Beyond fetal loci, some maternal loci have been identified as effectors of pre-eclampsia. Alpha-ketoglutarate-dependent hydroxylase expression on chromosome 16 in the q12 region is also associated with pre-eclampsia. Specifically, allele rs1421085 heightens the risk of not just pre-eclampsia but also an increase in BMI and hypertension. This pleiotropy is one of the reasons why these traits are considered to be a risk factor. Furthermore, ZNF831 and its loci on chromosome 20q13 were identified as another significant factor in pre-eclampsia. The risk allele rs259983 is also associated with both pre-eclampsia and hypertension, further evidence that the two traits are possibly linked.
While the current understanding suggests that maternal alleles are the main hereditary cause of pre-eclampsia, paternal loci have also been implicated. In one study, paternal DLX5 was identified as an imprinted gene. Located on chromosome 7 in the q21 region, DLX5 serves as a transcription factor often linked with the developmental growth of organs. When paternally inherited, DLX5 and its SNP rs73708843 are shown to play a role in trophoblast proliferation, affecting vascular growth and nutrient delivery.

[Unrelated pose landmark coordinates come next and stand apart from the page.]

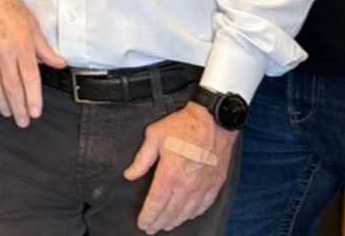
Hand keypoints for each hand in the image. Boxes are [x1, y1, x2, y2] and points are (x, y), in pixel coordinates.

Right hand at [0, 0, 65, 127]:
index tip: (35, 112)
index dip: (33, 99)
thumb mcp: (33, 25)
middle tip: (23, 121)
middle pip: (12, 87)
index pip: (29, 79)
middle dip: (18, 108)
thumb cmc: (8, 6)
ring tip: (9, 112)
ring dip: (2, 103)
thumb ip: (46, 49)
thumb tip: (59, 63)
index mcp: (21, 44)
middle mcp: (3, 51)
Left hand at [124, 103, 237, 232]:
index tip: (142, 223)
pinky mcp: (215, 183)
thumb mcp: (154, 136)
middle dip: (158, 222)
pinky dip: (193, 214)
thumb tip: (130, 175)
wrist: (213, 120)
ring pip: (187, 212)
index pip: (156, 202)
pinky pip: (203, 205)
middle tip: (150, 228)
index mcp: (170, 173)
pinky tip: (187, 216)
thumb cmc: (183, 125)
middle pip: (170, 211)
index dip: (148, 215)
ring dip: (175, 221)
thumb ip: (142, 159)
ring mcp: (203, 186)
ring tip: (166, 225)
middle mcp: (187, 184)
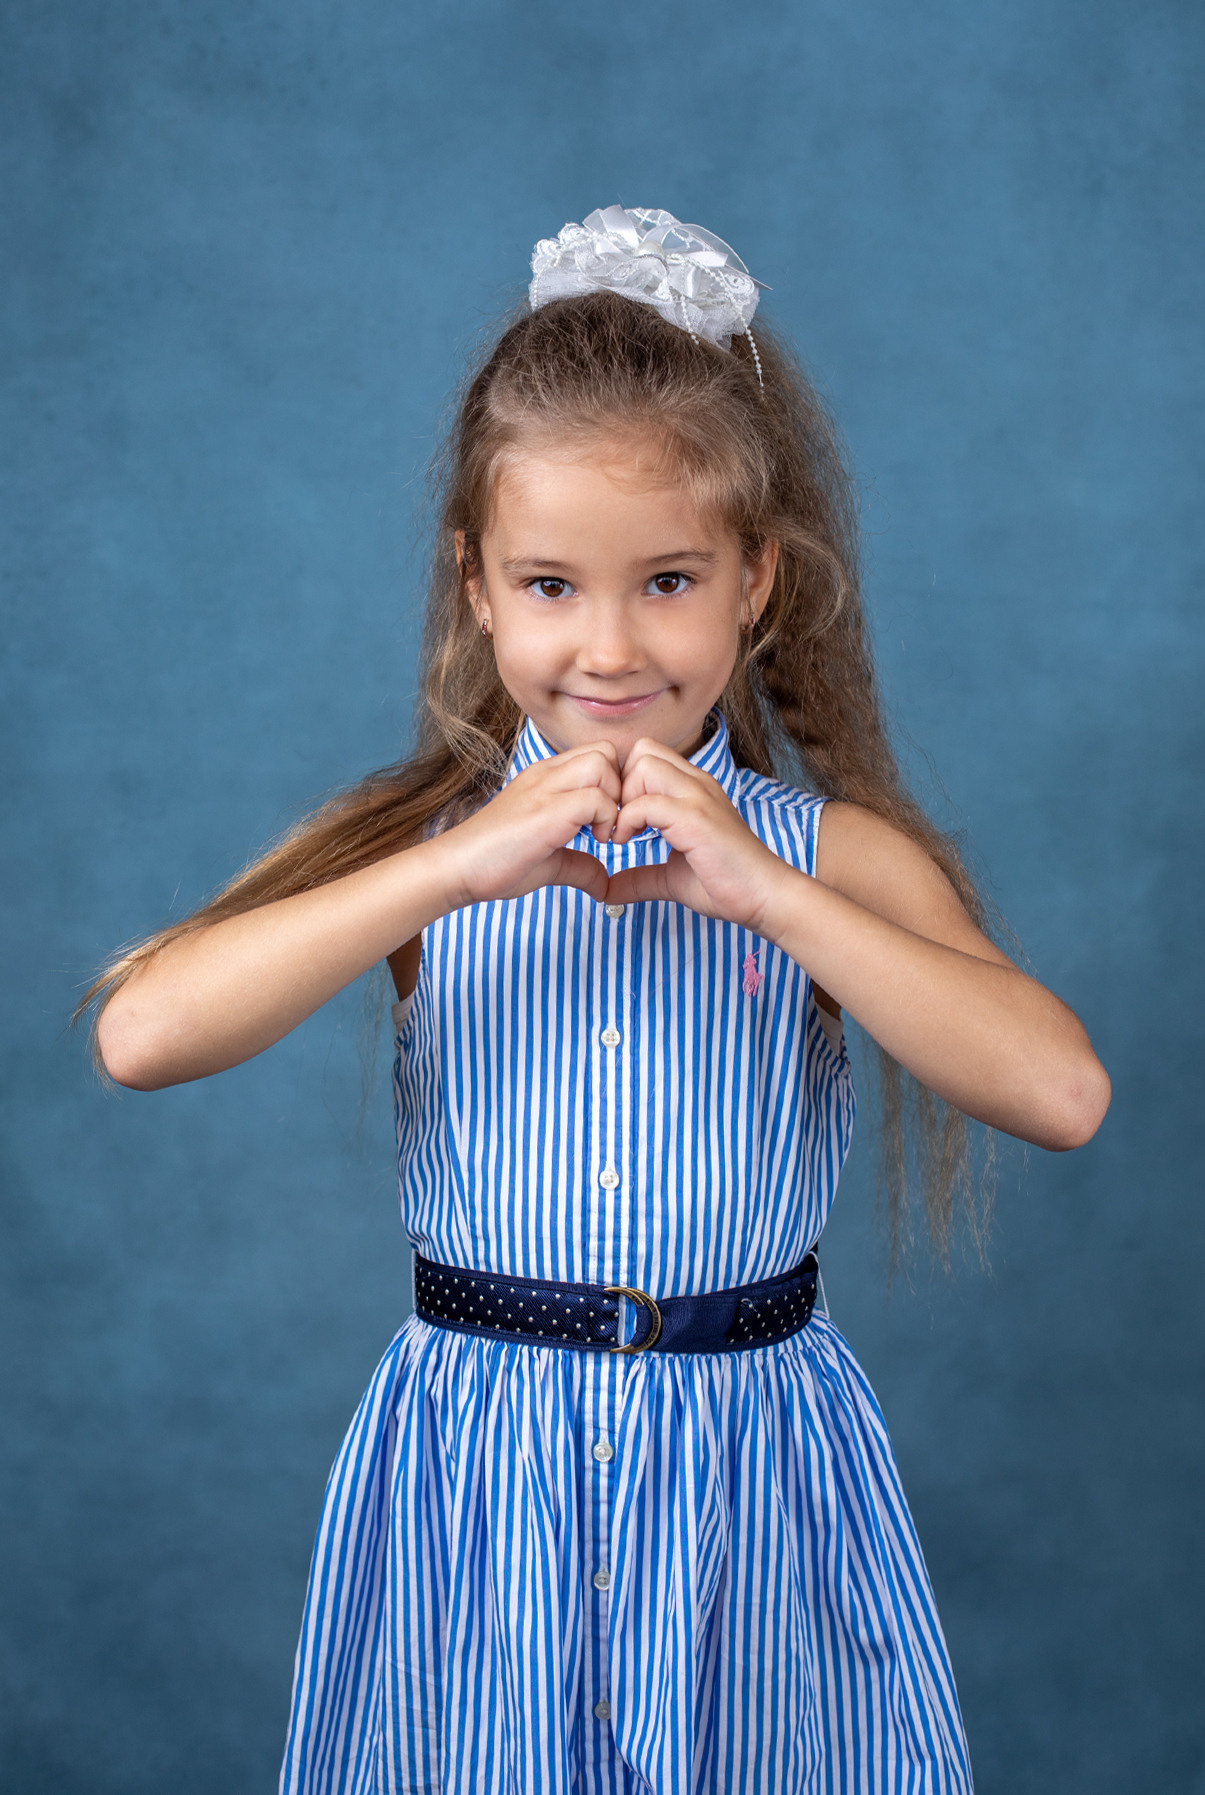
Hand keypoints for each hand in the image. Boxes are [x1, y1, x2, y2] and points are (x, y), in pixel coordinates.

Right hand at [439, 741, 620, 906]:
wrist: (456, 869)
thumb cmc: (495, 863)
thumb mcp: (550, 863)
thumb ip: (580, 866)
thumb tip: (605, 885)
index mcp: (546, 778)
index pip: (598, 754)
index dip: (615, 785)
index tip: (609, 821)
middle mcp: (546, 774)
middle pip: (607, 750)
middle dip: (621, 786)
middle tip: (611, 823)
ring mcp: (544, 788)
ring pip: (604, 764)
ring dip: (614, 799)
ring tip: (601, 832)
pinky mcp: (545, 810)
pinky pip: (596, 797)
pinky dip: (606, 819)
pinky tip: (594, 842)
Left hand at [605, 738, 790, 929]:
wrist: (765, 897)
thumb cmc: (726, 885)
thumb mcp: (671, 877)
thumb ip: (640, 877)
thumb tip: (607, 891)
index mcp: (693, 789)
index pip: (647, 753)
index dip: (623, 781)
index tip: (619, 818)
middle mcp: (697, 784)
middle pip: (641, 750)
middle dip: (620, 783)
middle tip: (618, 821)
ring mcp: (698, 797)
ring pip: (643, 765)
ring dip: (624, 798)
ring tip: (624, 833)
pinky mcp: (696, 818)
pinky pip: (647, 802)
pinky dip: (628, 821)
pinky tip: (627, 843)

Besides specific loci, several important genetic regulatory factors contribute to the development of pre-eclampsia. Micro RNAs, or miRNAs, are noncoding mRNAs that downregulate posttranscriptional gene expression through RNA-induced silencing complexes. In the placenta, miRNAs are crucial for regulating cell growth, angiogenesis, cell proliferation, and metabolism. These placental-specific miRNAs are clustered in large groups, mainly on chromosomes 14 and 19, and irregular expression of either is associated with an increased risk of an affected pregnancy. For instance, miR-16 and miR-29 are vascular endothelial growth factors and play a role in upregulating sFLT-1. In particular, the overexpression of miRNA miR-210 has been shown to induce hypoxia, which affects spiral artery remodeling, an important part of the pathogenesis of pre-eclampsia.